There is an actual non-cynical, non-political argument that can be made for keeping the GenDyn M1A2 production line open. The workers at that plant are the only people in the U.S. who know how to make tanks. We can't buy Chinese or Mexican main battle tanks and if we lose the only people in the country who actually know how to build the things we are up the creek if we ever decide to build the M1A3 or whatever the next tank is.
posted by Megafly at 4:41 PM on June 21, 2013


The most contentious and closely watched part of the effort involves the disposal of Mine-Resistant Ambush Protected vehicles, the hulking beige personnel carriers that the Pentagon raced to build starting in 2007 to counter the threat of roadside bombs in Iraq and Afghanistan.
The Most Badass Truck in the US Army Is Straight Out of Thunderdome
posted by homunculus at 5:33 PM on June 21, 2013


Yes, junking MRAPs is idiotic.
posted by jaduncan at 5:40 PM on June 21, 2013


Maybe we can use the scrap to build a new economy to replace the one we spent on the tanks?
posted by nowhere man at 6:29 AM on June 22, 2013


The MRAPs are already junk even if they're still driving around. there is a mish-mash of different versions due to the rush to get them made and deployed. They're terribly engineered because all of the early ones were built but lots of little outfits that didn't really know what they were doing. I suppose the one that International Trucks started building after a while was decent. They are also of almost no use in Afghanistan because, as was said above, the roads aren't good enough. They worked in Iraq because they were driving down paved roads and highways. Even then they don't fit down small streets. Which is a general problem with all of our vehicles. If we still had something like the m151 MUTT or the military land rovers it would be a different story.
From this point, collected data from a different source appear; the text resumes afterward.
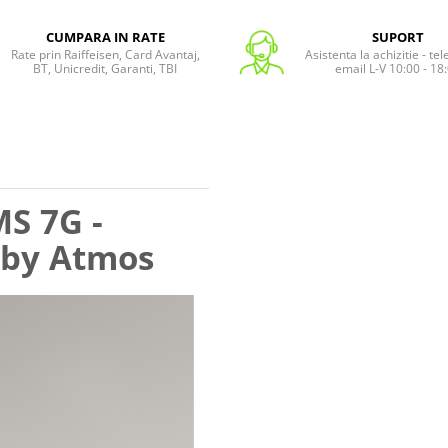
CUMPARA IN RATE
SUPORT
Rate prin Raiffeisen, Card Avantaj,
Asistenta la achizitie - te
BT, Unicredit, Garanti, TBI
email L-V 10:00 - 18
S 7G -
lby Atmos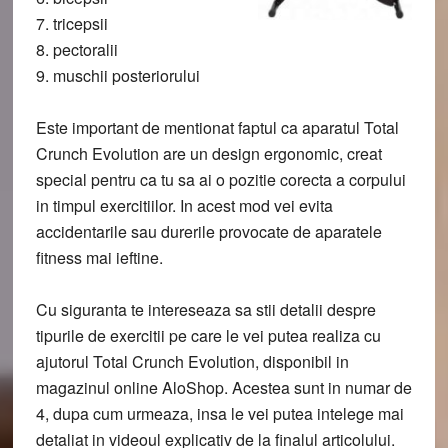
7. tricepsii
8. pectoralii
9. muschii posteriorului
Este important de mentionat faptul ca aparatul Total
Crunch Evolution are un design ergonomic, creat
special pentru ca tu sa ai o pozitie corecta a corpului
in timpul exercitiilor. In acest mod vei evita
accidentarile sau durerile provocate de aparatele
fitness mai ieftine.
Cu siguranta te intereseaza sa stii detalii despre
tipurile de exercitii pe care le vei putea realiza cu
ajutorul Total Crunch Evolution, disponibil in
magazinul online AloShop. Acestea sunt in numar de
4, dupa cum urmeaza, insa le vei putea intelege mai
detaliat in videoul explicativ de la finalul articolului.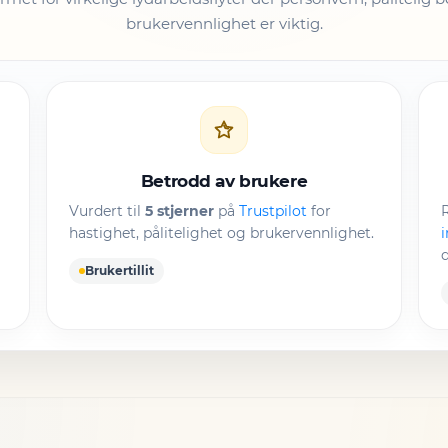
brukervennlighet er viktig.
Betrodd av brukere
Vurdert til
5 stjerner
på
Trustpilot
for
R
hastighet, pålitelighet og brukervennlighet.
i
d
Brukertillit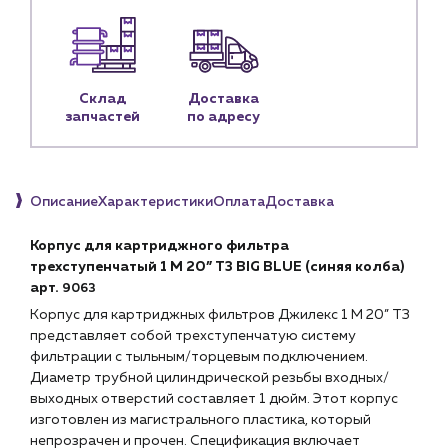
Личный кабинет
Контакты
Контактные данные
Склад
Доставка
Наши партнёры
запчастей
по адресу
Чат-бот
Описание
Характеристики
Оплата
Доставка
+7 (918) 070-19-79
Корпус для картриджного фильтра
Пн – пт: 9:00 – 18:00
трехступенчатый 1 М 20” Т3 BIG BLUE (синяя колба)
арт.
9063
sales@profpotok.ru
Корпус для картриджных фильтров Джилекс 1 М 20” Т3
г. Краснодар, ул. Российская, 63
представляет собой трехступенчатую систему
фильтрации с тыльным/торцевым подключением.
Диаметр трубной цилиндрической резьбы входных/
выходных отверстий составляет 1 дюйм. Этот корпус
изготовлен из магистрального пластика, который
непрозрачен и прочен. Спецификация включает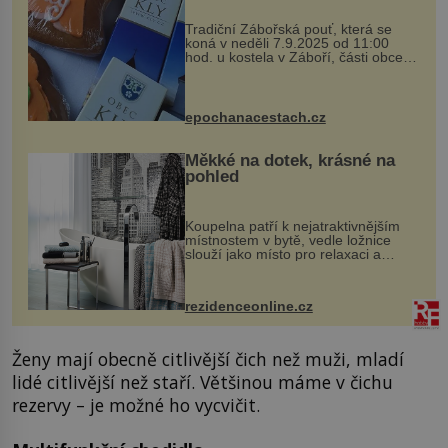
Tradiční Zábořská pouť, která se
koná v neděli 7.9.2025 od 11:00
hod. u kostela v Záboří, části obce
Kly u Mělníka. V programu naleznete
komentovanou prohlídku kostela,
dobovou hudbu, řemesla, atrakce...
epochanacestach.cz
Měkké na dotek, krásné na
pohled
Koupelna patří k nejatraktivnějším
místnostem v bytě, vedle ložnice
slouží jako místo pro relaxaci a
odpočinek. Koupelnový textil –
ručníky, osušky a koberečky –
mohou jako mávnutím kouzelného
rezidenceonline.cz
proutku...
Ženy mají obecně citlivější čich než muži, mladí
lidé citlivější než staří. Většinou máme v čichu
rezervy – je možné ho vycvičit.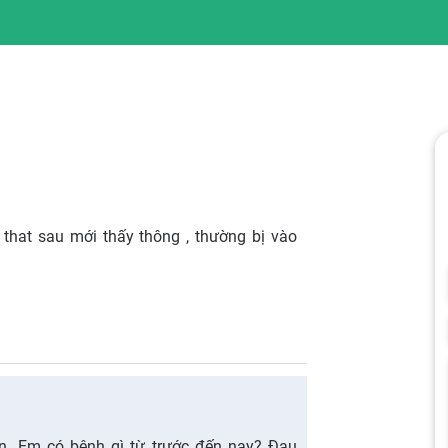
i that sau mới thấy thông , thường bị vào
n. Em có bệnh gì từ trước đến nay? Đau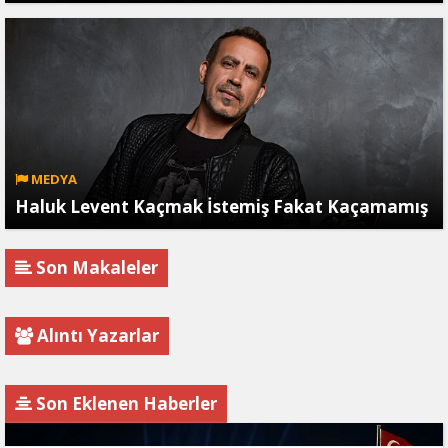
MEDYA
Haluk Levent Kaçmak İstemiş Fakat Kaçamamış
Son Makaleler
Alıntı Yazarlar
Son Eklenen Haberler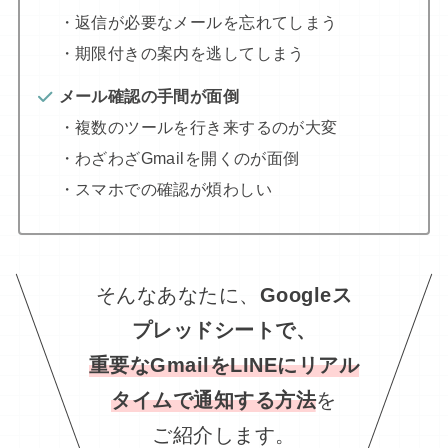
・返信が必要なメールを忘れてしまう
・期限付きの案内を逃してしまう
メール確認の手間が面倒
・複数のツールを行き来するのが大変
・わざわざGmailを開くのが面倒
・スマホでの確認が煩わしい
そんなあなたに、
Googleス
プレッドシートで、
重要なGmailをLINEにリアル
タイムで通知する方法
を
ご紹介します。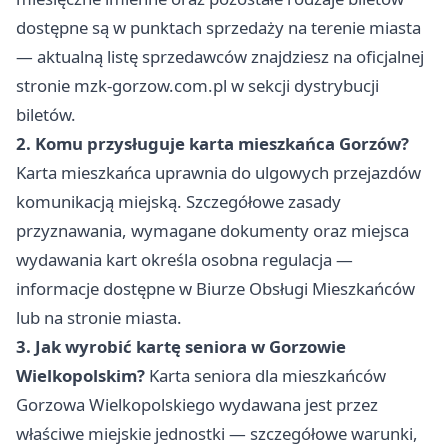
dostępne są w punktach sprzedaży na terenie miasta
— aktualną listę sprzedawców znajdziesz na oficjalnej
stronie mzk-gorzow.com.pl w sekcji dystrybucji
biletów.
2. Komu przysługuje karta mieszkańca Gorzów?
Karta mieszkańca uprawnia do ulgowych przejazdów
komunikacją miejską. Szczegółowe zasady
przyznawania, wymagane dokumenty oraz miejsca
wydawania kart określa osobna regulacja —
informacje dostępne w Biurze Obsługi Mieszkańców
lub na stronie miasta.
3. Jak wyrobić kartę seniora w Gorzowie
Wielkopolskim?
Karta seniora dla mieszkańców
Gorzowa Wielkopolskiego wydawana jest przez
właściwe miejskie jednostki — szczegółowe warunki,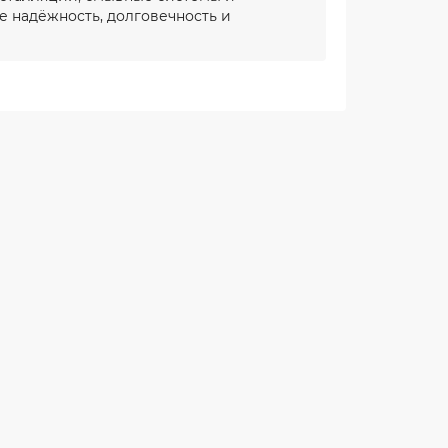
е надёжность, долговечность и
In a side note I wish the military would stop trying to make 'Joint' vehicles (JSF, JLTV). They just end up being compromised and more expensive because they try really hard but still fail to make them not compromised.
posted by TheJoven at 9:11 AM on June 22, 2013 [1 favorite]


Even with that, it would make sense to warehouse them for future use.
posted by jaduncan at 1:24 AM on June 24, 2013


The Tank Warehouse.
for all your taliban needs
posted by clavdivs at 7:05 AM on June 25, 2013


I'm talking about the mine clearance stuff.
posted by jaduncan at 8:42 AM on June 25, 2013


I'm talking about the mine clearance stuff.

What mine clearance stuff?
posted by Authorized User at 3:21 PM on June 25, 2013


The kind you find at Tank warehouse.